The request → Revise the baby-sleep post below: give the portion between "Like a Baby" and "sleepinest kid ever.", inclusive, with "obsessed over" changed to "fretted over".

Saturday, February 12, 2011

Like a Baby

I think that the thing most obsessed over by parents of babies is sleep.  It seems like the whats, whens, wheres, and hows of sleep and the most consuming thoughts during a baby's first year.  At least, it is in my house.

And more so with Evan than with Jonah, believe it or not.  You would think I'd have it all figured out.  And I certainly know a lot more about baby sleep this time around, but that just gives him license to up the ante. I am convinced that Evan is the worst sleepinest kid ever.

At seven months, he's probably capable of "sleeping through the night" but I laugh in the face of "sleeping through the night."  It's not even on my radar.  At this point, I don't care if he doesn't sleep through the night.  I'll be happy with just one or two wakings through the night.  And I don't care if people tell me that "it's normal and every baby has their own sleeping patterns blahblahblah."  No way.  He doesn't need to wake up this much.  And on the other hand, I don't think he's being manipulative, either.  It's somewhere in the hazy in-between.  (Though, I am afraid that when he's a little older and learns more about manipulation, it could quickly spiral into that kind of baby-sleep-torture.)

Data provided →
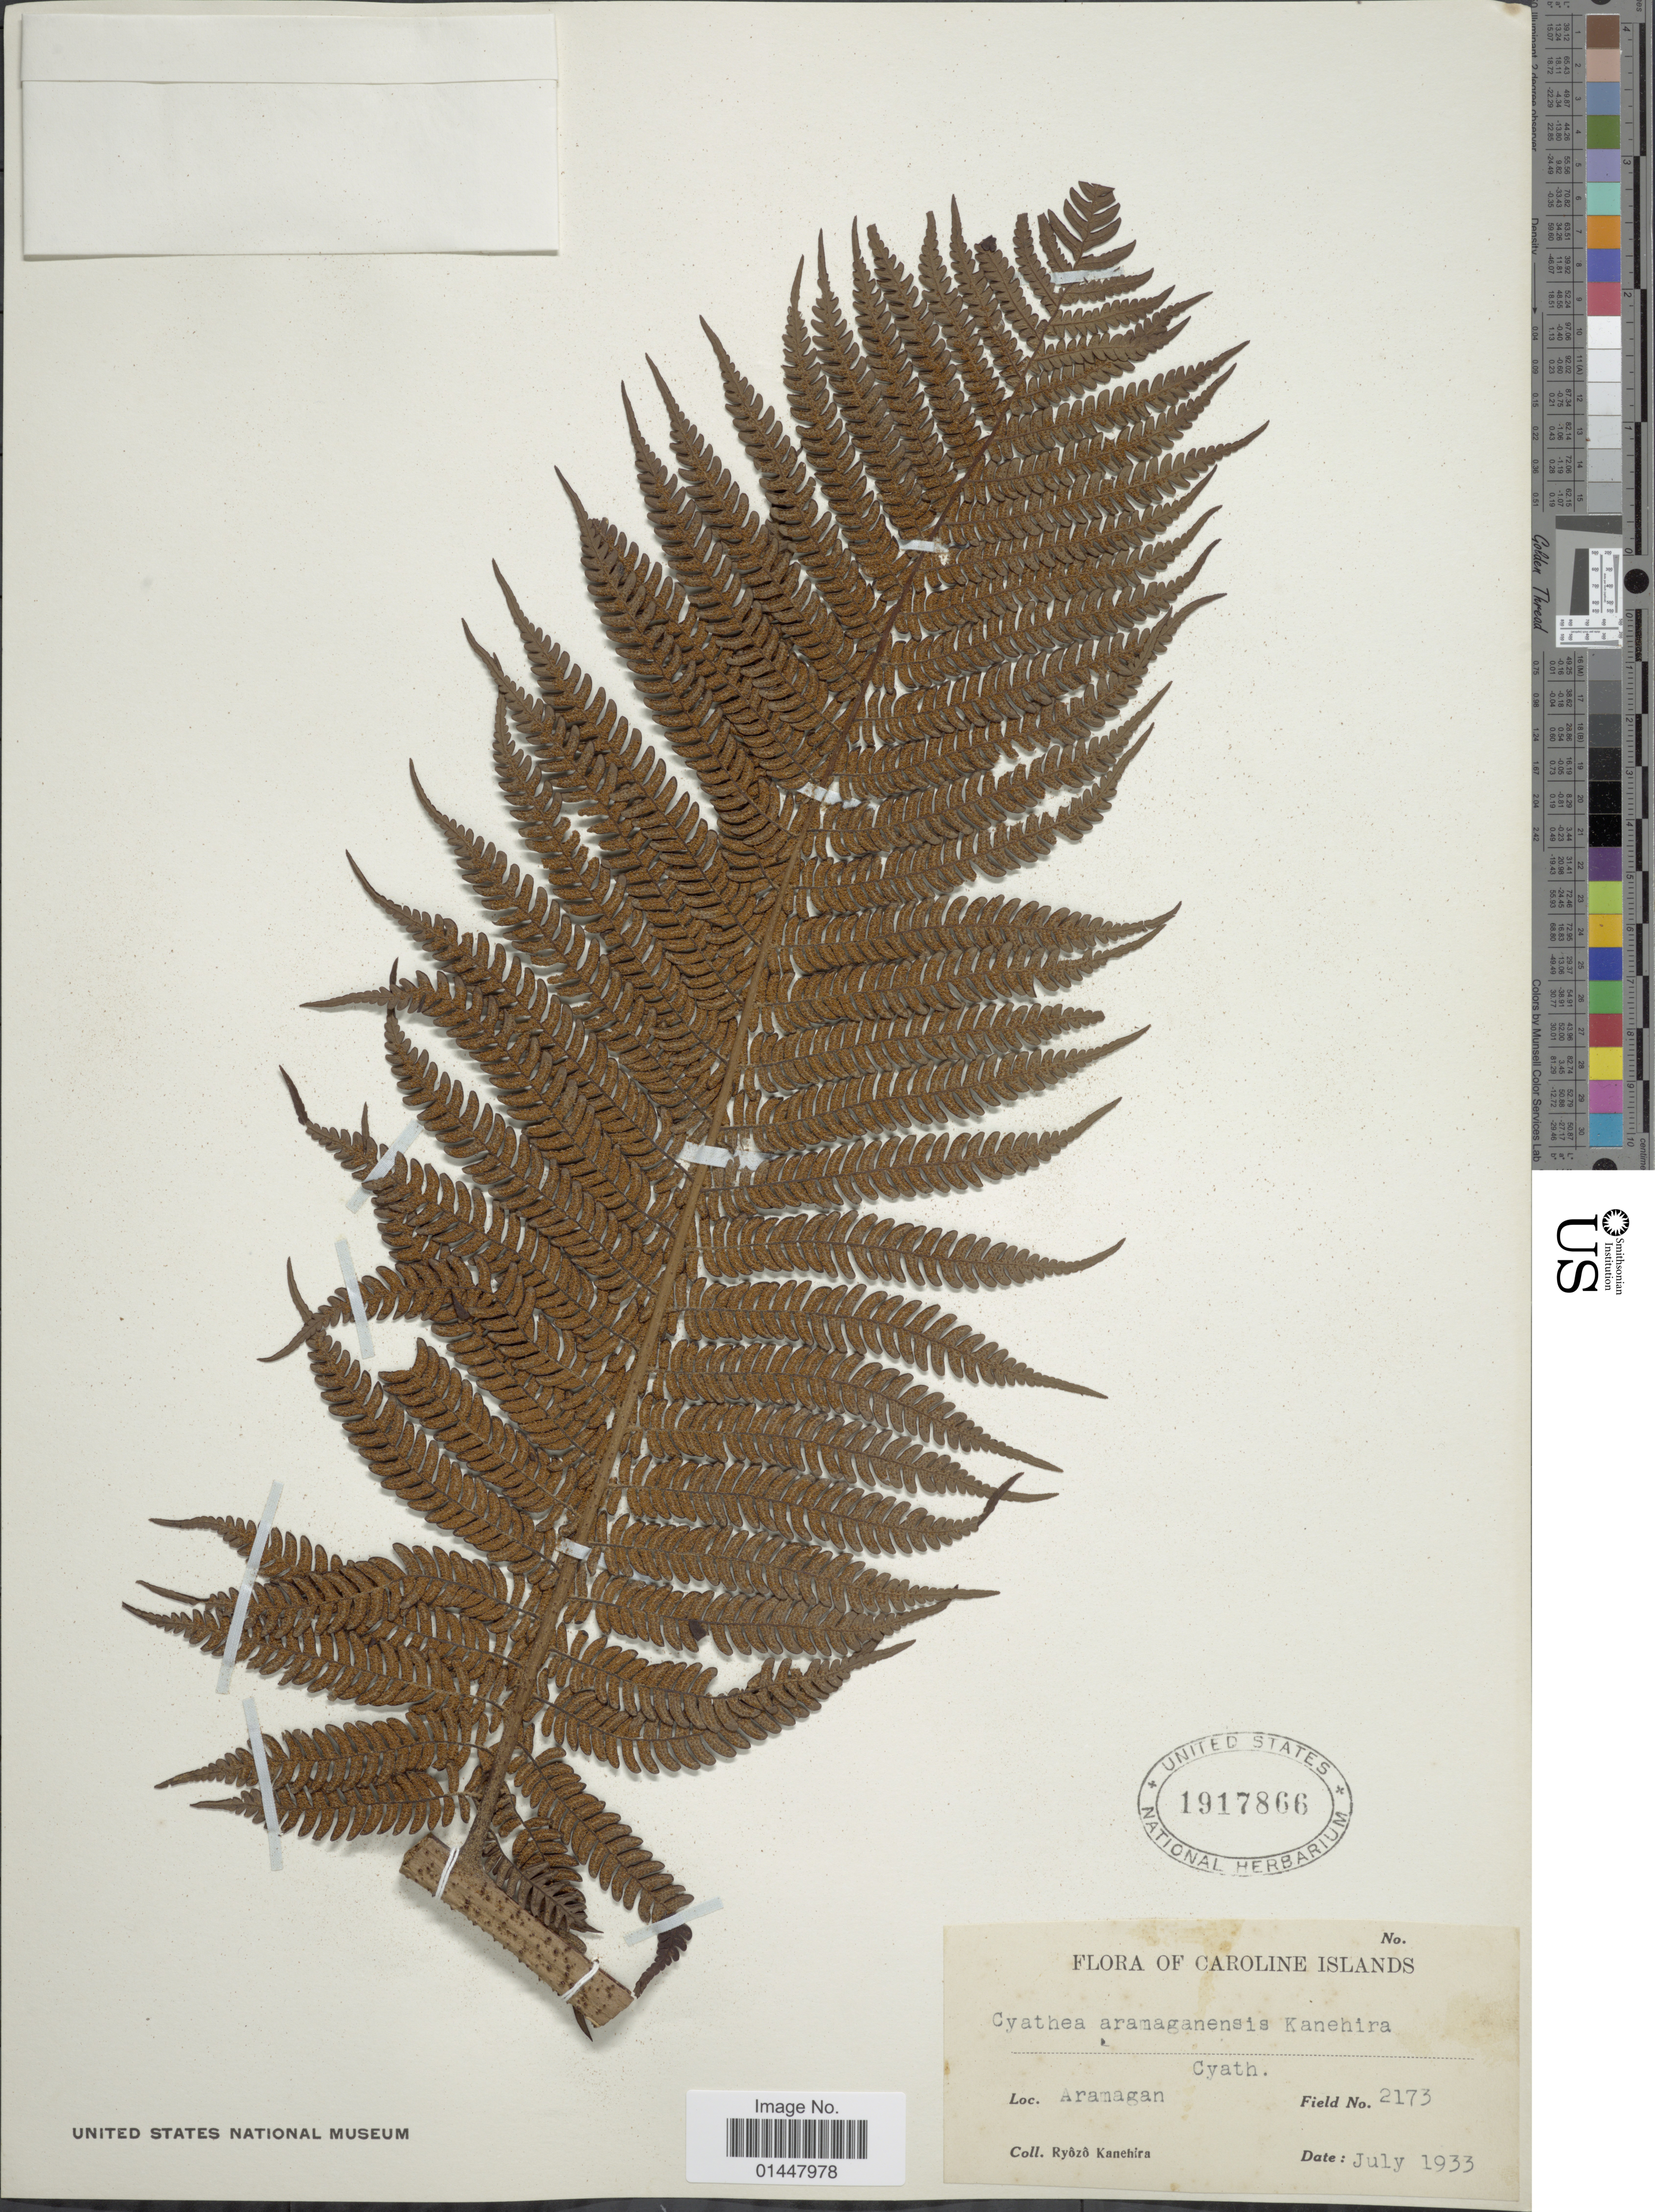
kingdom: Plantae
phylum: Tracheophyta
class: Polypodiopsida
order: Cyatheales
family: Cyatheaceae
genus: Sphaeropteris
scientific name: Sphaeropteris aramaganensis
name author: (Kaneh.) R.M. Tryon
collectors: R. Kanehira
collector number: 2173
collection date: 1933-07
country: Kiribati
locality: Caroline Islands, Aramagan.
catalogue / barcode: US 1917866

Answer to this exercise →
Like a Baby

I think that the thing most fretted over by parents of babies is sleep.  It seems like the whats, whens, wheres, and hows of sleep and the most consuming thoughts during a baby's first year.  At least, it is in my house.

And more so with Evan than with Jonah, believe it or not.  You would think I'd have it all figured out.  And I certainly know a lot more about baby sleep this time around, but that just gives him license to up the ante. I am convinced that Evan is the worst sleepinest kid ever.